Work required
Write out the records below word for word, from the very beginning through the line with "Logged time: 5,00". Leave the pictures out of your answer.
◇ ◇ ◇
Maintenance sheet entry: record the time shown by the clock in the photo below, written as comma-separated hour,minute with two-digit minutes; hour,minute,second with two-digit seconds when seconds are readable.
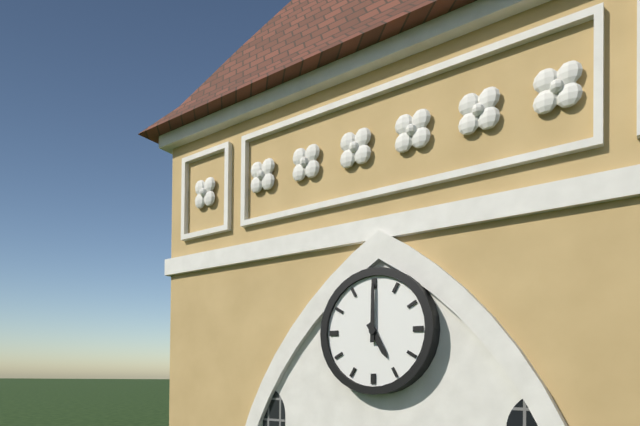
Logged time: 5,00
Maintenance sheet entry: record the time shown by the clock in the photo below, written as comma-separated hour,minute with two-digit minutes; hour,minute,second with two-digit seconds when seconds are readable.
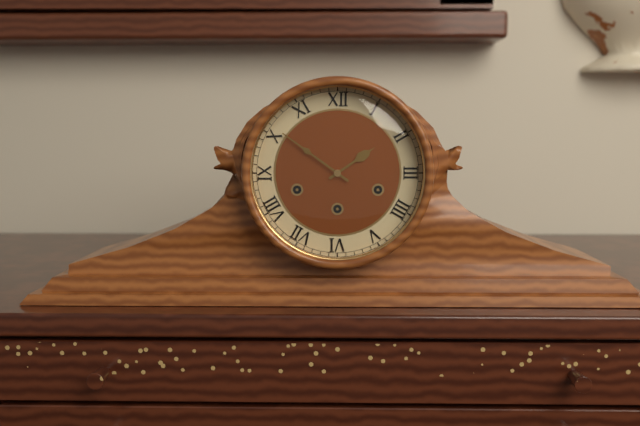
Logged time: 1,51
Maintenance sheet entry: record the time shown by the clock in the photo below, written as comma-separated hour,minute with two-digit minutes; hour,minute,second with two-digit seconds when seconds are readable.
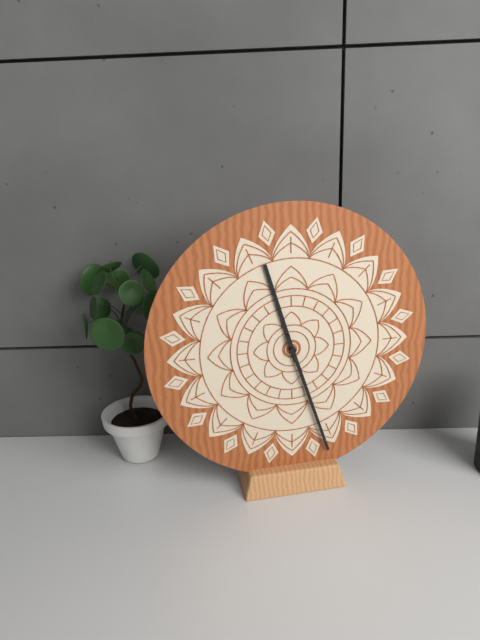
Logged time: 11,27
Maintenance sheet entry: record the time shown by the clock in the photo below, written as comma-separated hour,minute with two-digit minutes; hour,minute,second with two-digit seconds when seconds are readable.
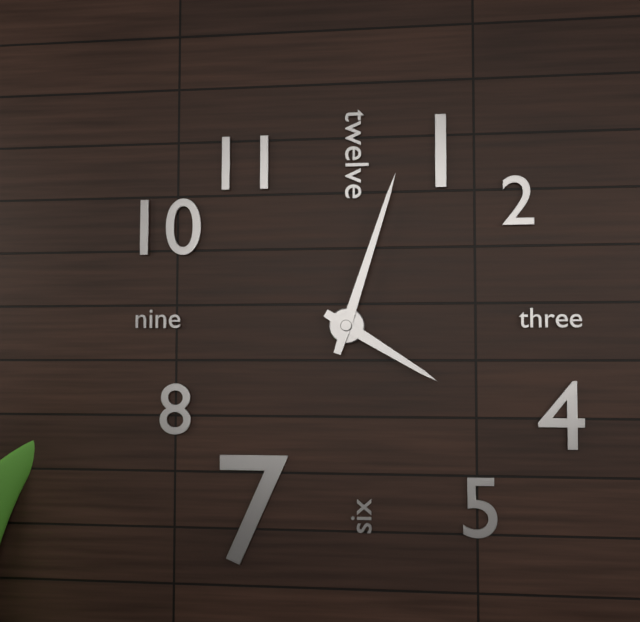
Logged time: 4,03
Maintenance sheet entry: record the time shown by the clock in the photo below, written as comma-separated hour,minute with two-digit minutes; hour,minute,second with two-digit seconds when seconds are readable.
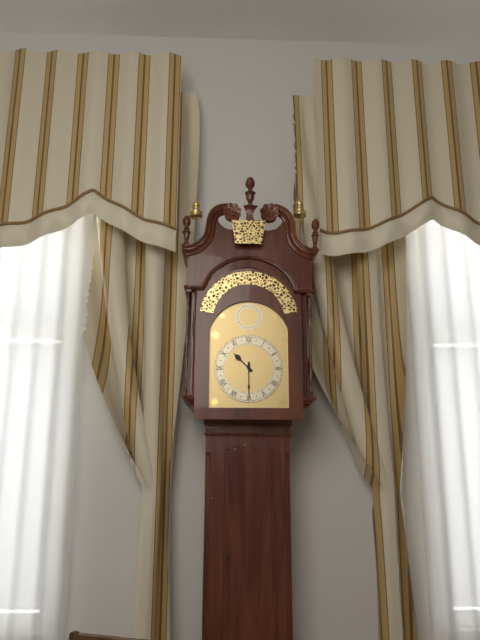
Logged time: 10,30
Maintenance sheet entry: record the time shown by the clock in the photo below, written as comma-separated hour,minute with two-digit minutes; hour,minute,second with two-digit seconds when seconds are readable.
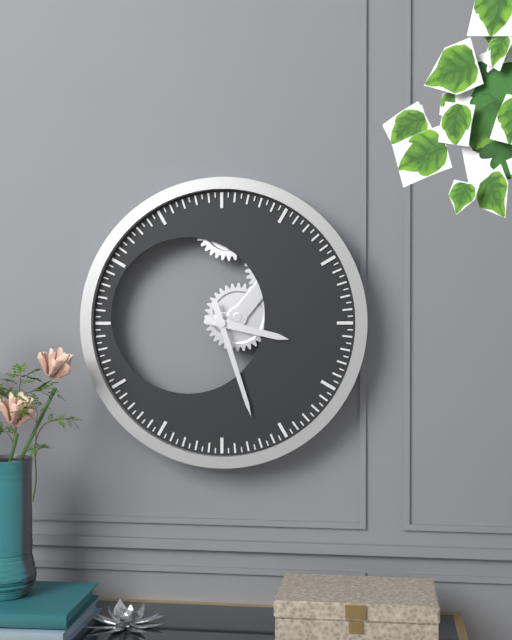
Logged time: 3,27
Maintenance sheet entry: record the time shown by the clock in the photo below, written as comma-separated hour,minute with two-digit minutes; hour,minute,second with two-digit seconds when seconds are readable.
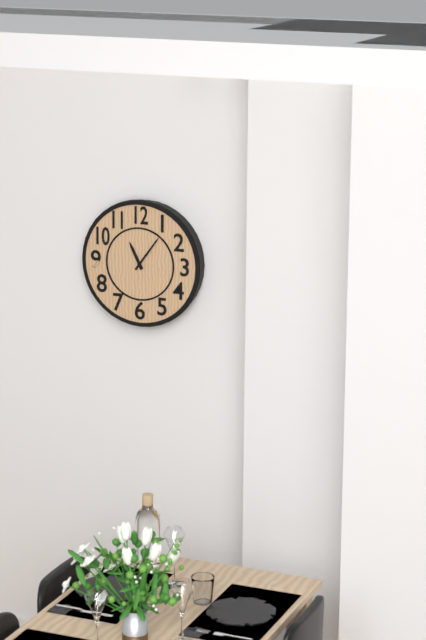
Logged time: 11,06
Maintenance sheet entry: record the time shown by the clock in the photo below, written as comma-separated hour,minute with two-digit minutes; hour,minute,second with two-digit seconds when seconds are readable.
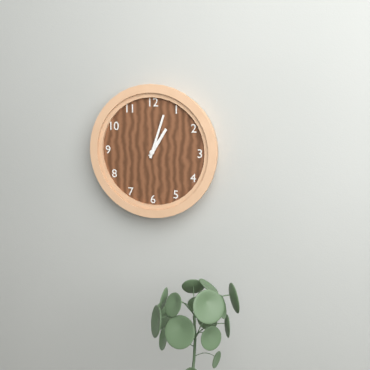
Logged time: 1,03
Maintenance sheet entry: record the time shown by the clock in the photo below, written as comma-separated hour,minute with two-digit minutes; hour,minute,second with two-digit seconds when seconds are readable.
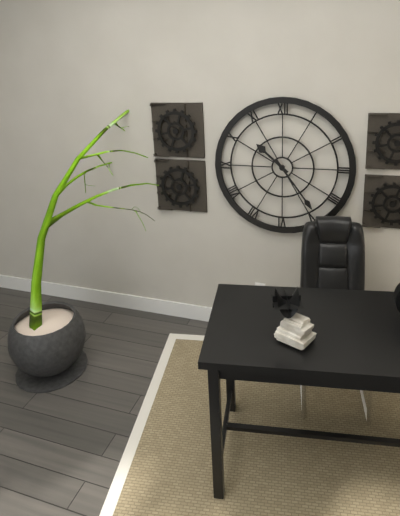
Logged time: 10,24
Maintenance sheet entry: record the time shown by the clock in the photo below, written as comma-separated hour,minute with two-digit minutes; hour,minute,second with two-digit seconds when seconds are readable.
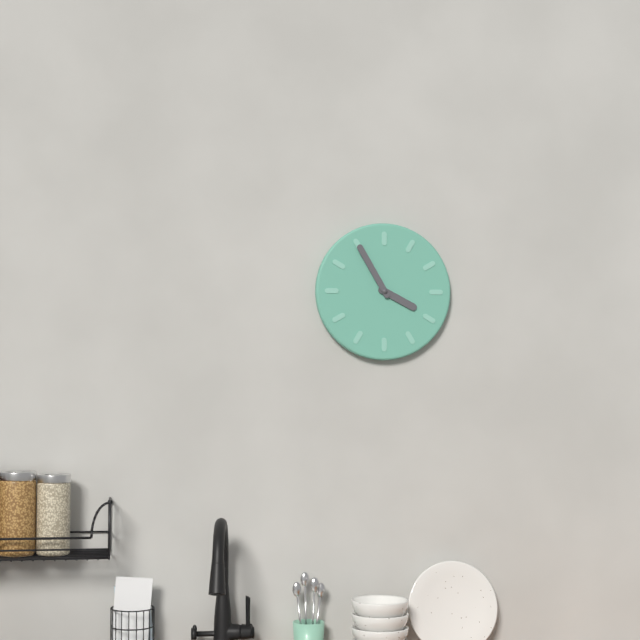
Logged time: 3,55
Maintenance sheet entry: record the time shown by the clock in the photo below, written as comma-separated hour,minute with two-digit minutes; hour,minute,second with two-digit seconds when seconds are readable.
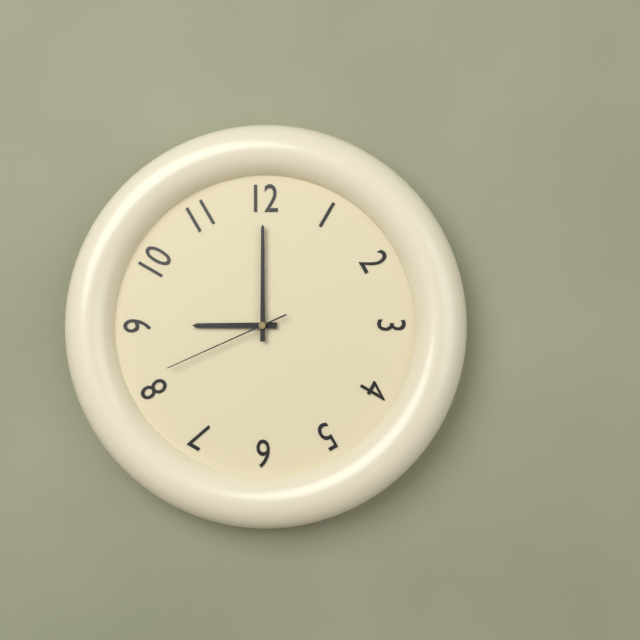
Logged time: 9,00,41
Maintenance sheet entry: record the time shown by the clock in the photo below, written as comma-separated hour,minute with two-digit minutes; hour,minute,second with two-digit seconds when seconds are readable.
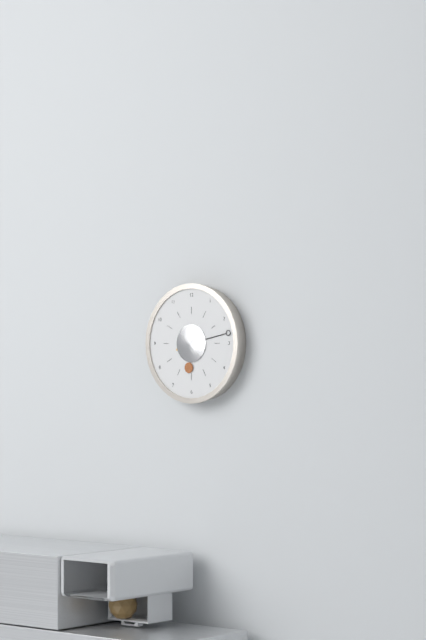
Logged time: 6,13
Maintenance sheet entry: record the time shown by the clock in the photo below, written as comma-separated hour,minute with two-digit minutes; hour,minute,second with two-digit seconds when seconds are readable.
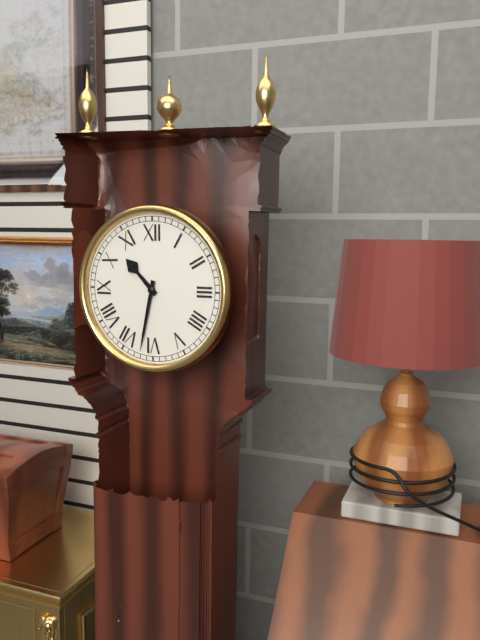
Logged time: 10,32
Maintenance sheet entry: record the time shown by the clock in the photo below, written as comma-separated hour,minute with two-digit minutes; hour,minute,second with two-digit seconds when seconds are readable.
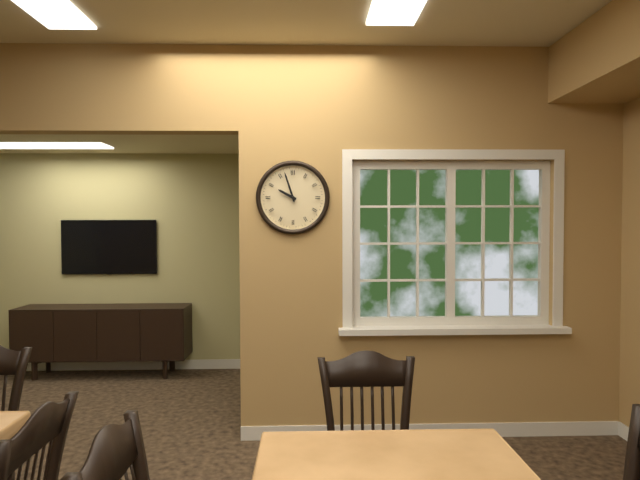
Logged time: 9,57
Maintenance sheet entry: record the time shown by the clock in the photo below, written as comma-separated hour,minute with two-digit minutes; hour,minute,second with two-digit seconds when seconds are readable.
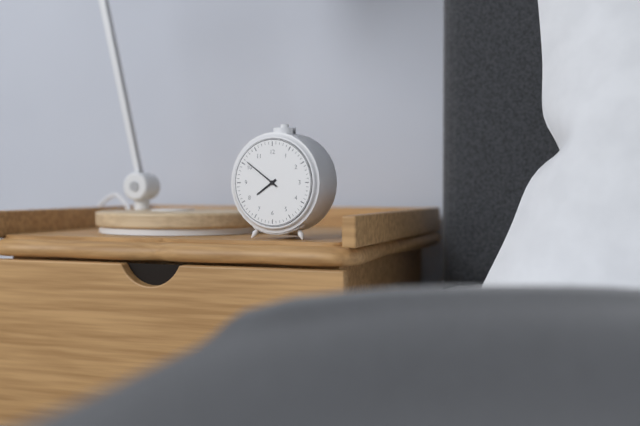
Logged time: 7,51
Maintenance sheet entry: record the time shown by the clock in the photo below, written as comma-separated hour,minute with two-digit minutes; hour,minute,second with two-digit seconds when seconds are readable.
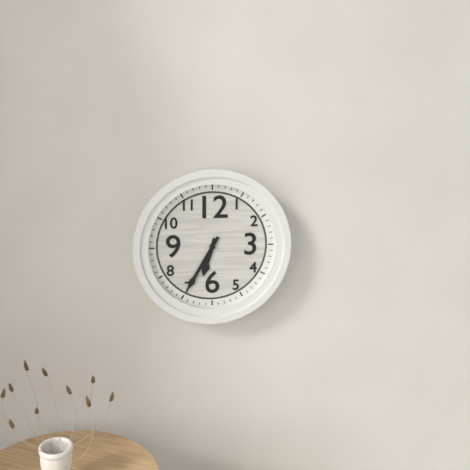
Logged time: 6,35
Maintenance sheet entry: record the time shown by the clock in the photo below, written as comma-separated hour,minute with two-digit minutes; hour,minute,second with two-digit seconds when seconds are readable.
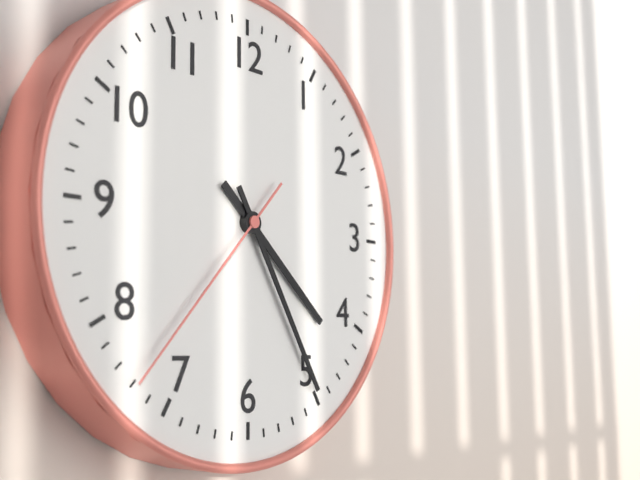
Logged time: 4,25,37
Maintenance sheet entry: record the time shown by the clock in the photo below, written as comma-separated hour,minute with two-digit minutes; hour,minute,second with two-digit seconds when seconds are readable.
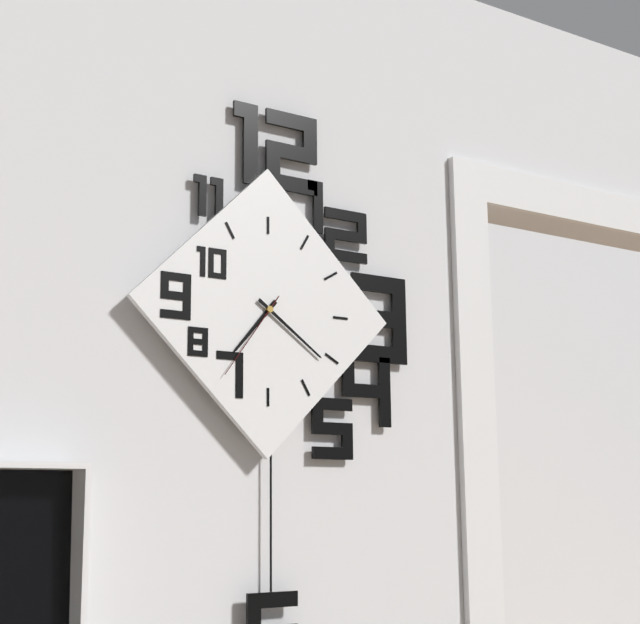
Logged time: 7,21,36
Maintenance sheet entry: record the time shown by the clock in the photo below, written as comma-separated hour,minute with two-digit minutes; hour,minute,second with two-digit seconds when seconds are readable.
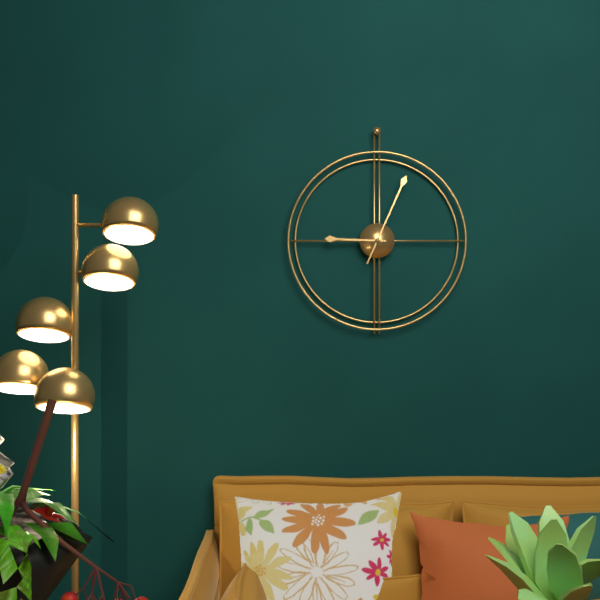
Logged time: 9,04
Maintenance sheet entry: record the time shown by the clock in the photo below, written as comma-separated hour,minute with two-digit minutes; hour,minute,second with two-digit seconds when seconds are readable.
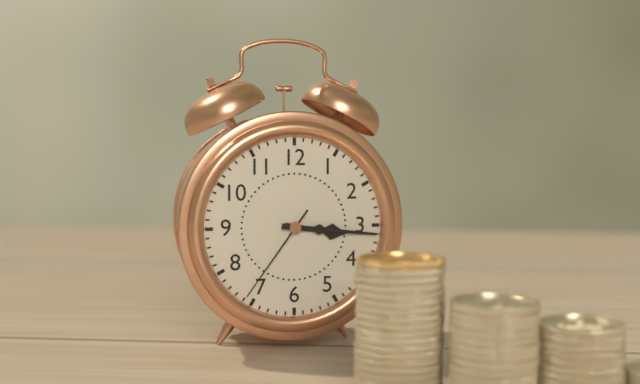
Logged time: 3,16,36
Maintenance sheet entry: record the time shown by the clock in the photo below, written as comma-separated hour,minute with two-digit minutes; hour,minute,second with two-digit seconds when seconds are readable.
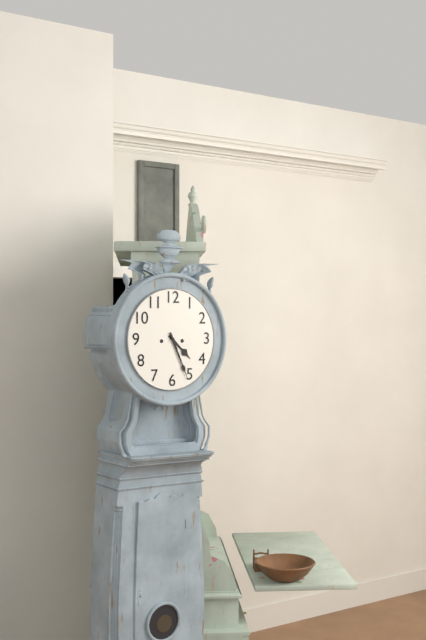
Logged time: 4,26
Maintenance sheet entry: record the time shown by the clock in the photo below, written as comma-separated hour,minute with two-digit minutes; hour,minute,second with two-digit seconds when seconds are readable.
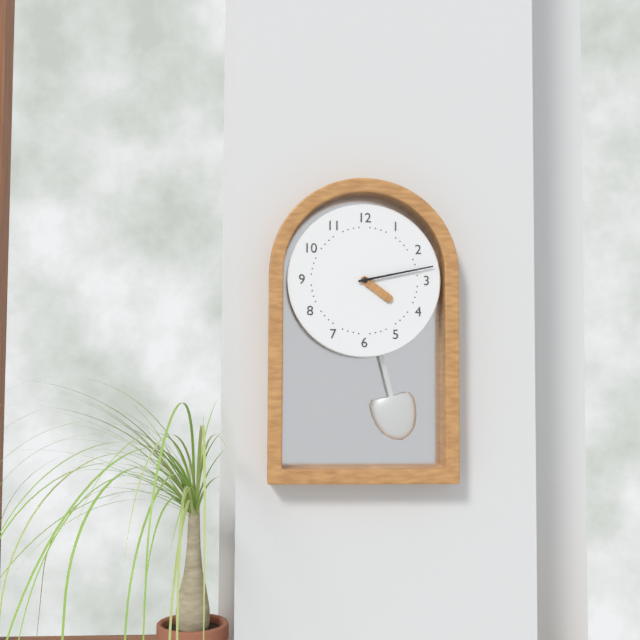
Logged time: 4,13
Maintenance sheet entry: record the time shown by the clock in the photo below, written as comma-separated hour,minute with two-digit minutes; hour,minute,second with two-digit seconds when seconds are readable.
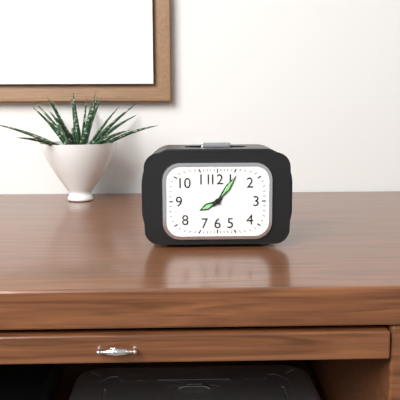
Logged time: 8,06
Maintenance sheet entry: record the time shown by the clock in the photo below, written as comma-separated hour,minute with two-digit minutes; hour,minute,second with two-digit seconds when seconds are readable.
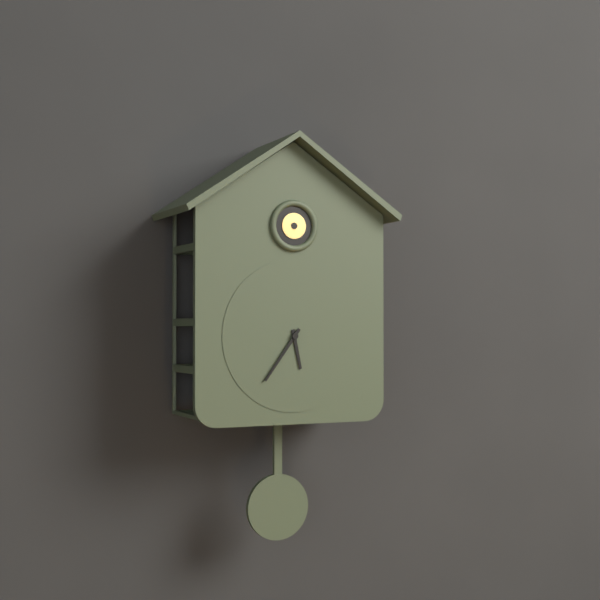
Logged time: 5,36
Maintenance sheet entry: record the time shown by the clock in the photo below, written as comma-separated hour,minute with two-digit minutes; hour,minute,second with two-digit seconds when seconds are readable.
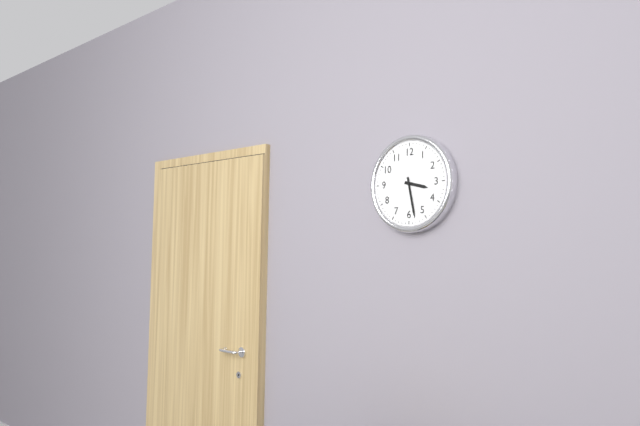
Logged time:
◇ ◇ ◇
Exercise solution
Maintenance sheet entry: record the time shown by the clock in the photo below, written as comma-separated hour,minute with two-digit minutes; hour,minute,second with two-digit seconds when seconds are readable.
Logged time: 5,00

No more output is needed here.